There is no stopping it and time has run out. Get into Gold and commodities if you want to trade it better. Or short the DJI.

DJI is 40% overvalued.
Good advice on the DJI and Gold? Maybe, depending on America's fortunes in the war against Russia?

I've chosen to look at the bigger picture, thank you.

It's almost a situation in which everybody is unaware of the reasons why a lare and powerful country goes to war.

That's because they've been convinced that it's for other altruistic reasons!

Hahahahaha! Imagine that!

Get with the program. I'm sure the fk not going to get with yours!
 
I really hate trying to educate you because you seem too ignorant of basics.

If bond prices go up as yields fall (as you said) then why is it that yield prices have lost value versus the dollar since 2011? (A rhetorical question, the answer is obviously that bond prices don't go up with yield, everything must be compared to the dollar.
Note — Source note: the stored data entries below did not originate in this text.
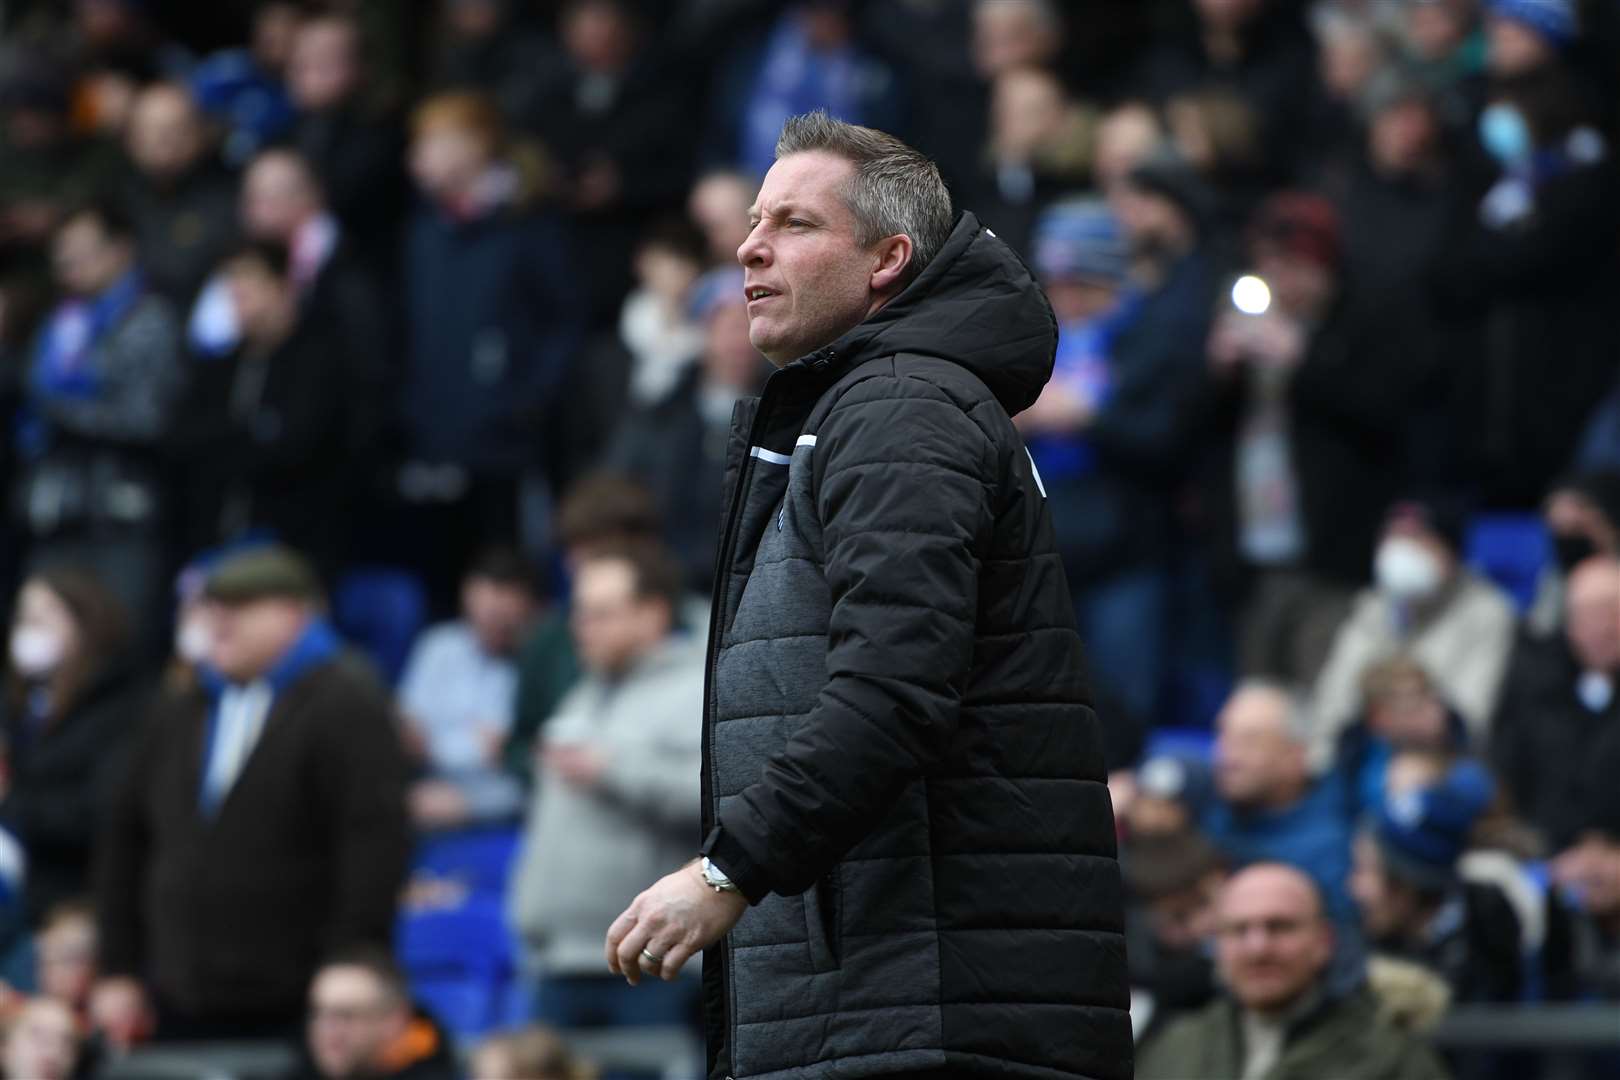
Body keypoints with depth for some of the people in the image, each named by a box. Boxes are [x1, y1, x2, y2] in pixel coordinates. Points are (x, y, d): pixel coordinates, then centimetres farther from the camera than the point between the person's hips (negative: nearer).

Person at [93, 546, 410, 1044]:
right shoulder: (179, 718, 16)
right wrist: (118, 973, 15)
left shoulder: (345, 708, -4)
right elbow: (123, 840, 21)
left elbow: (375, 847, -13)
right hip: (184, 1012, 6)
A person who trades bonds thinking bond prices go up forget the fact that the bond's price is relative to cash. Big mistake.)

There is an inverse relationship between bond pricing and yields. When yields go up, bond prices goes down, and vice-versa. That's basic math.

The value of a bond is not related to the value of the currency in the local currency per se. However, there is a relationship between the relative value of the currency pairs and relative bond yields of the two cross currencies.

But even such, the absolute value is not affected.
 
Well the thing is that China isn't the financier. They have a very small amount of US over all debt.

The financier is the US people and Government. The problem is that the BUSINESSES and elites are who run the government, and it's against their interest to allow deflation to occur.

Other than the massive unemployment (which can be managed), deflation is a healthy part of the business cycle.

Businesses would rather have their financier reduce productivity into the dirt before giving up their gains. For many of them they will die old and rich because of it. But for the younger generation, now we need to surrender our capital back to the great vacuum of Mr. Market.

There is no stopping it and time has run out. Get into Gold and commodities if you want to trade it better. Or short the DJI.

DJI is 40% overvalued.

If you believe in deflation, the last place you should be is in commodities.